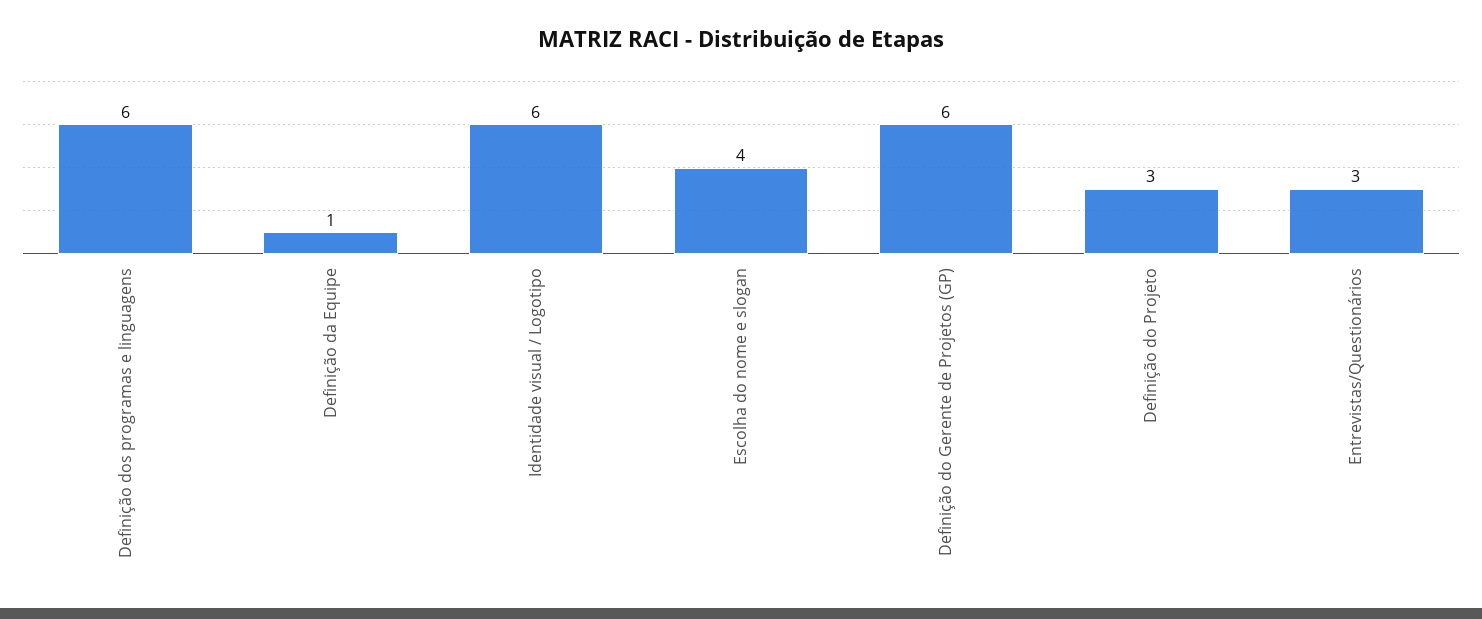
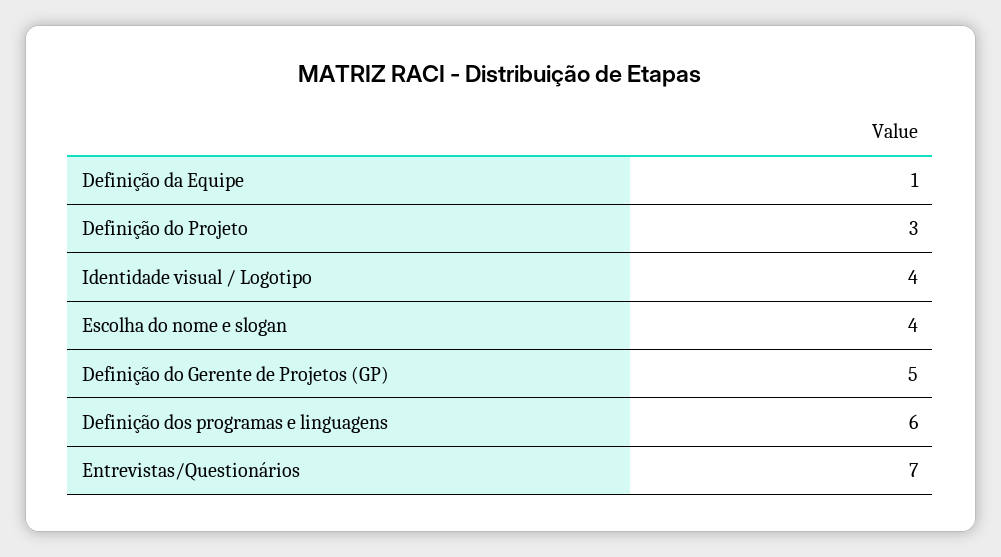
Identidade visual / Logotipo: 6 -> 4
Definição do Gerente de Projetos (GP): 6 -> 5
Entrevistas/Questionários: 3 -> 7

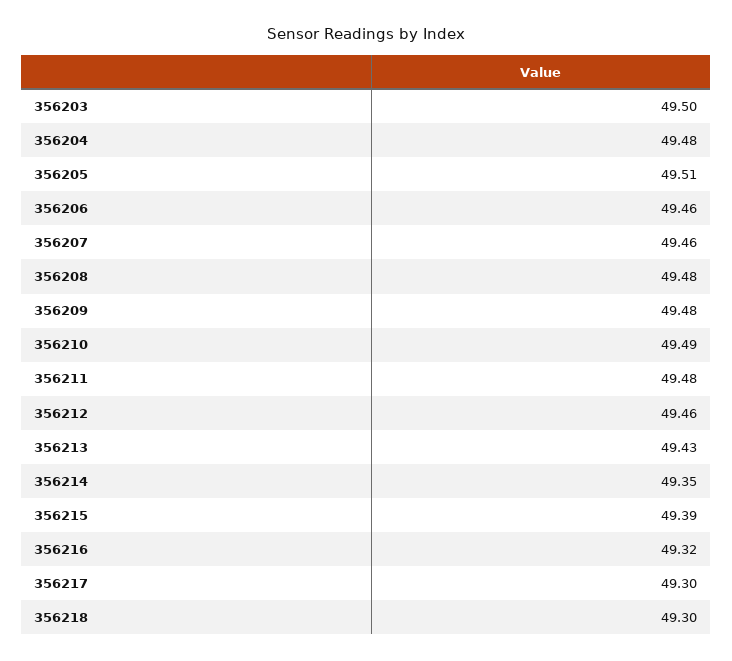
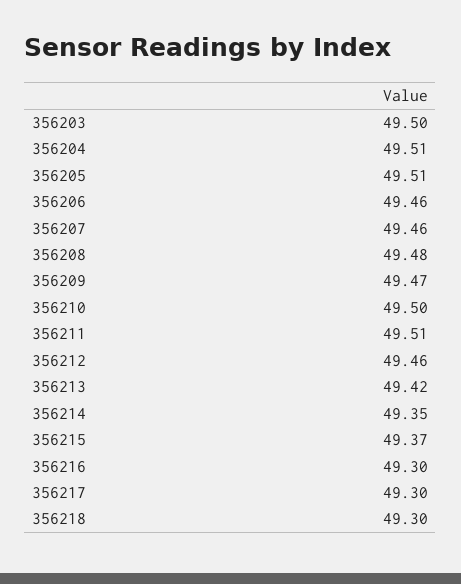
356204: 49.48 -> 49.51
356209: 49.48 -> 49.47
356210: 49.49 -> 49.5
356211: 49.48 -> 49.51
356213: 49.43 -> 49.42
356215: 49.39 -> 49.37
356216: 49.32 -> 49.3

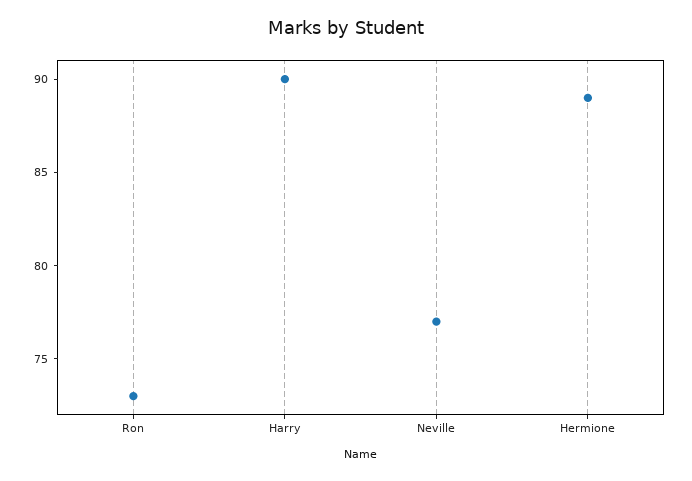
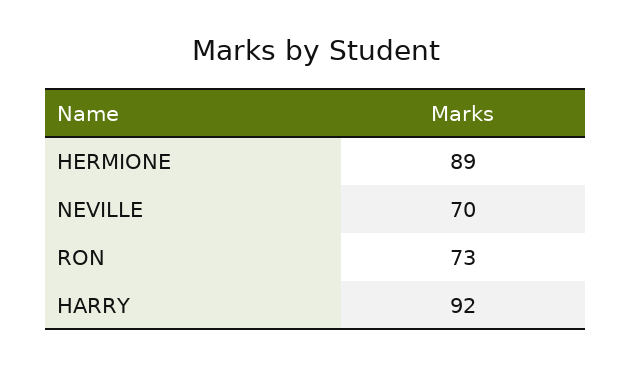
Harry: 90 -> 92
Neville: 77 -> 70

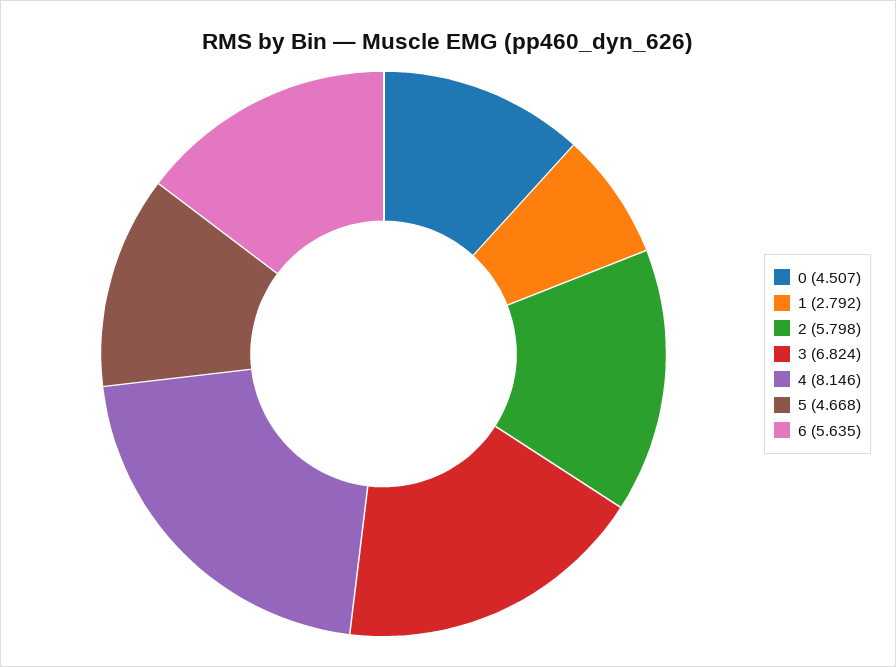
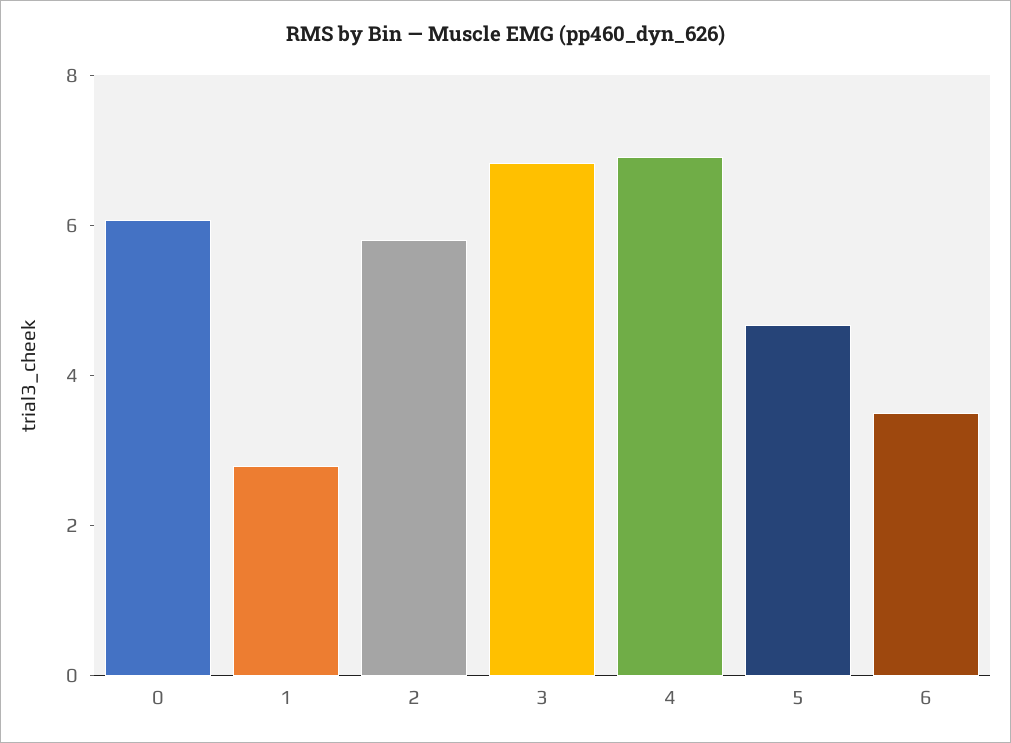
0: 4.507 -> 6
4: 8.146 -> 7
6: 5.635 -> 3.5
§ §
**Action item**
Output the data exactly as it is, with the pictures dropped.

**Task solution**
Identidade visual / Logotipo: 6 -> 4
Definição do Gerente de Projetos (GP): 6 -> 5
Entrevistas/Questionários: 3 -> 7

356204: 49.48 -> 49.51
356209: 49.48 -> 49.47
356210: 49.49 -> 49.5
356211: 49.48 -> 49.51
356213: 49.43 -> 49.42
356215: 49.39 -> 49.37
356216: 49.32 -> 49.3

Harry: 90 -> 92
Neville: 77 -> 70

0: 4.507 -> 6
4: 8.146 -> 7
6: 5.635 -> 3.5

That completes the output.